**ACTION ITEM:** Reproduce the listing below with every instance of "BEZORGEN" changed to "LEVEREN", leaving all other text intact.

**RECORDED INFORMATION:**
= = = =
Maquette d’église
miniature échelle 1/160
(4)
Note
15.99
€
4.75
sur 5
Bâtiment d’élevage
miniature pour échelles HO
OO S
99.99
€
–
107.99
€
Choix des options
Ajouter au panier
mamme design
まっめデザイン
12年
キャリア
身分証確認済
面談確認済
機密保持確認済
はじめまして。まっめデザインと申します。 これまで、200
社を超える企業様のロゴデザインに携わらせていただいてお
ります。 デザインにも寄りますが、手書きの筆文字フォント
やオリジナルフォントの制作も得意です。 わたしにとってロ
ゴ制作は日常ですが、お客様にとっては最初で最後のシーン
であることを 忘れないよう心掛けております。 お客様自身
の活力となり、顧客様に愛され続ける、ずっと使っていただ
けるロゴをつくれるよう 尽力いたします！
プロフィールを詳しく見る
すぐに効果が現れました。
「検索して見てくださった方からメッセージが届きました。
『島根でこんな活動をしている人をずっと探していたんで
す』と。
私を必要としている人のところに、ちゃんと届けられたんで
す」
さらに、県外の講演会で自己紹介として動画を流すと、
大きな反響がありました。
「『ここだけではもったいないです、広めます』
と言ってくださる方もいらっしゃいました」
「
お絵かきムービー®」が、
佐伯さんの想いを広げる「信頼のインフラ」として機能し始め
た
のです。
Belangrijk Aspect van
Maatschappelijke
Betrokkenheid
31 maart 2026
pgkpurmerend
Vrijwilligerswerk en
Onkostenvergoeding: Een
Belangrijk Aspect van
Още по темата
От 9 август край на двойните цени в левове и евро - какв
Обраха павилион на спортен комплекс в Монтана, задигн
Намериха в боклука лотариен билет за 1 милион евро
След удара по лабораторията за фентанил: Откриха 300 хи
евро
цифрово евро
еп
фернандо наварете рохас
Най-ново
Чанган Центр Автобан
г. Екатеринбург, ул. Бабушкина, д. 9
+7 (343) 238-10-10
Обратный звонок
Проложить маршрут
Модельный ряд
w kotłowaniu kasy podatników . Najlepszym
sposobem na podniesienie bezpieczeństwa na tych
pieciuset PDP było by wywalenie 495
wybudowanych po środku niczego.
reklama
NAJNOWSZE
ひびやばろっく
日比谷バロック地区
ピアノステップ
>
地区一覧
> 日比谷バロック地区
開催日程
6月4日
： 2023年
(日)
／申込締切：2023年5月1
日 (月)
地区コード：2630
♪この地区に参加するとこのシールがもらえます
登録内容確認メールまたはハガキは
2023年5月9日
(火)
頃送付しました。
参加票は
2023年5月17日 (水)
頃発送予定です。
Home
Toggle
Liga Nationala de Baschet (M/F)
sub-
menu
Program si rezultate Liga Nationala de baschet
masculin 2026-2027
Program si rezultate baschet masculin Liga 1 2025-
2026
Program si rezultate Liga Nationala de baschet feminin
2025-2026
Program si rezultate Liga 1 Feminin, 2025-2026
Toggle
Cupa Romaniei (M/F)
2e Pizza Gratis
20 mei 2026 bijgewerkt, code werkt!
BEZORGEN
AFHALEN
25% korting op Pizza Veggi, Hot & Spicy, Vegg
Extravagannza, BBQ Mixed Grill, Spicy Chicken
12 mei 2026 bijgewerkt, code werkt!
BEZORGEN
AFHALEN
= = = =
**SOLUTION TO THIS TASK:**
Maquette d’église
miniature échelle 1/160
(4)
Note
15.99
€
4.75
sur 5
Bâtiment d’élevage
miniature pour échelles HO
OO S
99.99
€
–
107.99
€
Choix des options
Ajouter au panier
mamme design
まっめデザイン
12年
キャリア
身分証確認済
面談確認済
機密保持確認済
はじめまして。まっめデザインと申します。 これまで、200
社を超える企業様のロゴデザインに携わらせていただいてお
ります。 デザインにも寄りますが、手書きの筆文字フォント
やオリジナルフォントの制作も得意です。 わたしにとってロ
ゴ制作は日常ですが、お客様にとっては最初で最後のシーン
であることを 忘れないよう心掛けております。 お客様自身
の活力となり、顧客様に愛され続ける、ずっと使っていただ
けるロゴをつくれるよう 尽力いたします！
プロフィールを詳しく見る
すぐに効果が現れました。
「検索して見てくださった方からメッセージが届きました。
『島根でこんな活動をしている人をずっと探していたんで
す』と。
私を必要としている人のところに、ちゃんと届けられたんで
す」
さらに、県外の講演会で自己紹介として動画を流すと、
大きな反響がありました。
「『ここだけではもったいないです、広めます』
と言ってくださる方もいらっしゃいました」
「
お絵かきムービー®」が、
佐伯さんの想いを広げる「信頼のインフラ」として機能し始め
た
のです。
Belangrijk Aspect van
Maatschappelijke
Betrokkenheid
31 maart 2026
pgkpurmerend
Vrijwilligerswerk en
Onkostenvergoeding: Een
Belangrijk Aspect van
Още по темата
От 9 август край на двойните цени в левове и евро - какв
Обраха павилион на спортен комплекс в Монтана, задигн
Намериха в боклука лотариен билет за 1 милион евро
След удара по лабораторията за фентанил: Откриха 300 хи
евро
цифрово евро
еп
фернандо наварете рохас
Най-ново
Чанган Центр Автобан
г. Екатеринбург, ул. Бабушкина, д. 9
+7 (343) 238-10-10
Обратный звонок
Проложить маршрут
Модельный ряд
w kotłowaniu kasy podatników . Najlepszym
sposobem na podniesienie bezpieczeństwa na tych
pieciuset PDP było by wywalenie 495
wybudowanych po środku niczego.
reklama
NAJNOWSZE
ひびやばろっく
日比谷バロック地区
ピアノステップ
>
地区一覧
> 日比谷バロック地区
開催日程
6月4日
： 2023年
(日)
／申込締切：2023年5月1
日 (月)
地区コード：2630
♪この地区に参加するとこのシールがもらえます
登録内容確認メールまたはハガキは
2023年5月9日
(火)
頃送付しました。
参加票は
2023年5月17日 (水)
頃発送予定です。
Home
Toggle
Liga Nationala de Baschet (M/F)
sub-
menu
Program si rezultate Liga Nationala de baschet
masculin 2026-2027
Program si rezultate baschet masculin Liga 1 2025-
2026
Program si rezultate Liga Nationala de baschet feminin
2025-2026
Program si rezultate Liga 1 Feminin, 2025-2026
Toggle
Cupa Romaniei (M/F)
2e Pizza Gratis
20 mei 2026 bijgewerkt, code werkt!
LEVEREN
AFHALEN
25% korting op Pizza Veggi, Hot & Spicy, Vegg
Extravagannza, BBQ Mixed Grill, Spicy Chicken
12 mei 2026 bijgewerkt, code werkt!
LEVEREN
AFHALEN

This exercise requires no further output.